外国人観光客に人気が高い日本のお菓子。天創堂では外国人観光客に人気のお菓子を全国各地から発掘し、小売店に卸販売を行っています。日本ではあまり知られていないお菓子でも、インバウンド客に大人気となることも。
奈良県奈良市にある多口製菓が作る「白雪いちごちゃん。」や「ちょこれーと大福」も人気商品の一つ。
販売スタートから徐々に人気が出始め、インバウンド客が月数万人は訪れる大阪の中心部にある店舗で、月200万円以上売り上げたことも。多口製菓のお菓子は、なくてはならない主力商品なのです。
メーカーの魅力的な商品があってこそ事業が成り立っている。だからこそ、弊社代表の粕井は「商品に真摯に向き合うメーカーの想いを理解したうえで、大切に商品を扱っていきたい」と考えています。
そこで今回は弊社代表の粕井が、お菓子作りへのこだわりやメーカーとしての想いなどを、多口製菓常務 多口浩文さんにお聞きしました。
いたずらメールから始まった取引!?現れたのは坊主の社長
ーどんなきっかけで天創堂と取引が始まったんですか?
多口「いたずらメールが粕井さんから来たんだよ(笑)」
粕井「いたずらメールじゃないですよ!(笑)」
ーいたずらメール!どんな内容のメールだったんですか?
多口「ま、それは嘘やけどね(笑)うちの「白雪いちごちゃん。」を扱わせて欲しいってメールをくれたんだよ。実は最初、大手の量販店に商品を置く気は全くなかったんで、断ろうと思っていたんだけどね」
ーそうだったんですね!
多口「メールが送られてきて、その後すぐに電話がかかってきたんだよ。うちの社長が粕井さんの電話に出たんだけど、「どうするかあとはお前に任せる」って言われたんで、とりあえず会って話を聞くことになって。それで粕井さんがうちに初めて来たんだけど…坊主なんだよ!!まるで修行僧だったよ!」
粕井「あの時は丸坊主でしたね(笑)」
ー坊主頭はびっくりしますよね…
多口「さらに会ってびっくりしたのが、若い!メールだと何歳かわからないじゃない。しかもスーツじゃなくて…」
粕井「当時はビリケンさんのポロシャツを着て営業していました(笑)」
多口「ビリケンさんのライセンス事業もやってるんでって言われて。なるほどな、と」
ー天創堂の卸先は大手の量販店。敬遠されていたのに、なぜ天創堂と取引しようと思っていただけたのでしょうか?
多口「とにかく熱心だったんよ。もう、その一言に尽きるんじゃない?「インバウンド客向けにうちのお菓子を売りたい」って言われたけど、その当時はそこまで売りげが上がると想定してなかったから。やっぱり粕井さんの熱心さが決め手だったと思うなぁ」
初めての取引から共に歩んできた道、そしてこれからの道
ー取引が始まってからはどのように進んでいったのでしょうか?
····················
## やること:
1 - 本文で「ー」から始まる聞き手の発言のうち、「?」で終わるものを全部書き出してください。
2 - 本文の「販売スタートから徐々に人気が」から「ろうと思っていたんだけどね」」までを全部、「いたずらメール」を「迷惑メール」に置き換えて書き直してください。
3 - 多口製菓へのインタビューの本文を、最後の文の後から書き継いでください。
····················
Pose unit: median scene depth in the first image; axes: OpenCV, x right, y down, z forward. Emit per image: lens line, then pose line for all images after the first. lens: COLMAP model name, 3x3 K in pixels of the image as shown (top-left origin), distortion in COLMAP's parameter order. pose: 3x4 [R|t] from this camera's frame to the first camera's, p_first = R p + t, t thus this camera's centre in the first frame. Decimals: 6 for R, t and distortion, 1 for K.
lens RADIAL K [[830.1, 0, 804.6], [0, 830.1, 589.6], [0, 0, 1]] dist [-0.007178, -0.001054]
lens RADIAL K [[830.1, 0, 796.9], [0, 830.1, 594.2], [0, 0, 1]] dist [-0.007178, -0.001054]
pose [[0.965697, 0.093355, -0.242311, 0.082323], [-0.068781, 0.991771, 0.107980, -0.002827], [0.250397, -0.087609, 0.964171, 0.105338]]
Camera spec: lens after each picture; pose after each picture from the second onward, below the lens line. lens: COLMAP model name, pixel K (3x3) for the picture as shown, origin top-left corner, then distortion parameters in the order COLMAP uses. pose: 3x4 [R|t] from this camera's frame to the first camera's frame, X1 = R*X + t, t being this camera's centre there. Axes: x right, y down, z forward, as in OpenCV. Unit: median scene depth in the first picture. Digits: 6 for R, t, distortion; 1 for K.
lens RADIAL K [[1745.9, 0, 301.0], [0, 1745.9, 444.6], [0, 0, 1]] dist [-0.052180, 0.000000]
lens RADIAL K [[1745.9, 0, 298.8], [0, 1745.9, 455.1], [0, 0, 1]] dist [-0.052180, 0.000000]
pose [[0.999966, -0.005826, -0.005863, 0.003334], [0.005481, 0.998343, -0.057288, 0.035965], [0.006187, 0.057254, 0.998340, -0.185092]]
····················
## 解答:
1 -
- どんなきっかけで天創堂と取引が始まったんですか?
- いたずらメール!どんな内容のメールだったんですか?
- 天創堂の卸先は大手の量販店。敬遠されていたのに、なぜ天創堂と取引しようと思っていただけたのでしょうか?
- 取引が始まってからはどのように進んでいったのでしょうか?

2 -
販売スタートから徐々に人気が出始め、インバウンド客が月数万人は訪れる大阪の中心部にある店舗で、月200万円以上売り上げたことも。多口製菓のお菓子は、なくてはならない主力商品なのです。
メーカーの魅力的な商品があってこそ事業が成り立っている。だからこそ、弊社代表の粕井は「商品に真摯に向き合うメーカーの想いを理解したうえで、大切に商品を扱っていきたい」と考えています。
そこで今回は弊社代表の粕井が、お菓子作りへのこだわりやメーカーとしての想いなどを、多口製菓常務 多口浩文さんにお聞きしました。
迷惑メールから始まった取引!?現れたのは坊主の社長
ーどんなきっかけで天創堂と取引が始まったんですか?
多口「迷惑メールが粕井さんから来たんだよ(笑)」
粕井「迷惑メールじゃないですよ!(笑)」
ー迷惑メール!どんな内容のメールだったんですか?
多口「ま、それは嘘やけどね(笑)うちの「白雪いちごちゃん。」を扱わせて欲しいってメールをくれたんだよ。実は最初、大手の量販店に商品を置く気は全くなかったんで、断ろうと思っていたんだけどね」

3 -
多口「最初の頃は伝票がないとか、何だかんだで2日に1回ぐらい天創堂のパートの人が電話してくるんだよ。まいったなぁ(笑)」
粕井「うちも卸事業自体、初めてで。「判取?帳合?」と卸の専門用語を調べながら手探りでやっていたんです。その節は大変失礼いたしました!」
ー広い心で天創堂を見守ってくださっていたんですね
多口「(笑)けど、そのうち一気に販路が増えて。天創堂のスタッフさんが東京の新宿や銀座とか、色んな店舗を開拓してくれたから。うちの商品の売り上げもかなり上がったね」
粕井「大阪でも道頓堀の一店舗だけで200万以上、一回で10ケース以上の注文をいただきました」
多口「商品が足りるかなぁ、足りるかなぁって不安なぐらい(笑)」
粕井「取引先のバイヤーさんに「どうしても明日欲しいから持ってきて」って頼まれて、多口製菓さんまで、商品を直接取りに行ったこともありました。いわゆる「爆買い」の影響で。団体が来て一人で何個もがばっと買っていくんです。あっという間に足りなくなってしまって」
ーそのぐらい人気だったんですね!そもそもなぜ多口製菓のお菓子を扱いたいと思ったんですか?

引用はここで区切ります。